No pictures belong in the copy. Reproduce exactly the lines beginning at the line containing "113: (624, 315)" and continuing to the end of the entries below.

Saved data entries:
.....
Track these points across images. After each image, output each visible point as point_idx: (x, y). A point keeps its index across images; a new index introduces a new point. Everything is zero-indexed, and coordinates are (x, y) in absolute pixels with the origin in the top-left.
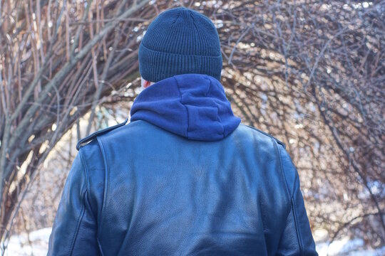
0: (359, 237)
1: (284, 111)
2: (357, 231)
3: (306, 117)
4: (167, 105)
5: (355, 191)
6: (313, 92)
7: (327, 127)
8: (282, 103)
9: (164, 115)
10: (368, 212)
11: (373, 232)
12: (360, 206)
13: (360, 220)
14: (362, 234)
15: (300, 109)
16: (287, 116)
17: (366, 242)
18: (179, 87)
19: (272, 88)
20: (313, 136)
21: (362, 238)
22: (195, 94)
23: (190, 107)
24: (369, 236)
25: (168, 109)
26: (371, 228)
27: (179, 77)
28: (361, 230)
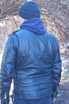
0: (64, 57)
1: (46, 24)
2: (63, 55)
3: (52, 26)
4: (32, 25)
5: (63, 45)
6: (54, 19)
7: (57, 29)
8: (46, 22)
9: (31, 28)
10: (67, 50)
11: (67, 56)
12: (65, 49)
13: (64, 52)
14: (64, 56)
15: (50, 23)
16: (47, 25)
17: (66, 58)
18: (34, 21)
19: (43, 18)
20: (53, 31)
21: (65, 57)
22: (38, 23)
23: (38, 26)
24: (66, 57)
25: (33, 26)
26: (67, 54)
27: (34, 18)
28: (64, 55)
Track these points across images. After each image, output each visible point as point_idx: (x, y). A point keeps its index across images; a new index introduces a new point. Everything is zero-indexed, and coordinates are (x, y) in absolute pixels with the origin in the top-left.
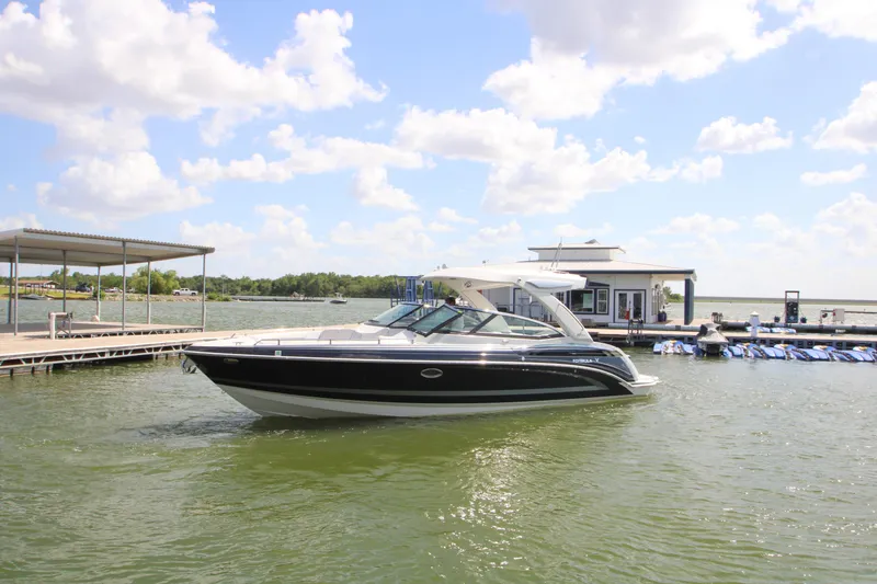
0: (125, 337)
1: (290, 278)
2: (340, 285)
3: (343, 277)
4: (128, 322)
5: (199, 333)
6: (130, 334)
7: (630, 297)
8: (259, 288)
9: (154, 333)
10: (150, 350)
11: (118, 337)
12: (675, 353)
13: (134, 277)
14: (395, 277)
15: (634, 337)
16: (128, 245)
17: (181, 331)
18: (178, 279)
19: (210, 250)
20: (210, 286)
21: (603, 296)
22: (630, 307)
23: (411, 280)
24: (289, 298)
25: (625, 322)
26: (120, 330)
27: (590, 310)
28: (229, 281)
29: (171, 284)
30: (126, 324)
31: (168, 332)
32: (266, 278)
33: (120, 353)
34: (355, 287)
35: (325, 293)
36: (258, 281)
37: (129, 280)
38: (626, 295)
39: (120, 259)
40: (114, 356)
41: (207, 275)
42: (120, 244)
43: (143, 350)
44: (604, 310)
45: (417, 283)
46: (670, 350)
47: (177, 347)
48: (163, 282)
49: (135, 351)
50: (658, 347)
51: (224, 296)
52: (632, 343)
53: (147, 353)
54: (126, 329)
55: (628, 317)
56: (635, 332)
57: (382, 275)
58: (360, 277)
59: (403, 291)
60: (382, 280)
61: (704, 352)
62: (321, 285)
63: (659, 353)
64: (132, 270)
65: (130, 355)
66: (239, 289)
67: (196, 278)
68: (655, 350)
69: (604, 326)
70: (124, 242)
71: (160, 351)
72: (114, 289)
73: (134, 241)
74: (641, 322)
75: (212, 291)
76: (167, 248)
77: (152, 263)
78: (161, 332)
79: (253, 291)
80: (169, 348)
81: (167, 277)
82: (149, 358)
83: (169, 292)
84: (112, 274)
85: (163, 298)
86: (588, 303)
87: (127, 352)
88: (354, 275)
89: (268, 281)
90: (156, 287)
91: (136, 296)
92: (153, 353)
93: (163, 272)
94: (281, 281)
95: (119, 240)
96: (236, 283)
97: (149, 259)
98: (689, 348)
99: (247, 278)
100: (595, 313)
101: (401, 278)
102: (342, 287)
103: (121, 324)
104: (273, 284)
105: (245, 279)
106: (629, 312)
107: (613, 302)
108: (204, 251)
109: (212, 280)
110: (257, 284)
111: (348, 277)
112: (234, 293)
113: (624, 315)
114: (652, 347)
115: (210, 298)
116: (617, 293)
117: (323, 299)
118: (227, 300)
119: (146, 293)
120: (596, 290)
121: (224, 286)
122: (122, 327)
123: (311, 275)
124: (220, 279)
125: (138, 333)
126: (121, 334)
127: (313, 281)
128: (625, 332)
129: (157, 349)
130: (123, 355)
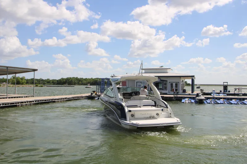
.....
WRITTEN RESPONSE ->
113: (624, 315)
114: (652, 347)
115: (210, 298)
116: (617, 293)
117: (323, 299)
118: (227, 300)
119: (146, 293)
120: (596, 290)
121: (224, 286)
122: (122, 327)
123: (311, 275)
124: (220, 279)
125: (138, 333)
126: (121, 334)
127: (313, 281)
128: (625, 332)
129: (157, 349)
130: (123, 355)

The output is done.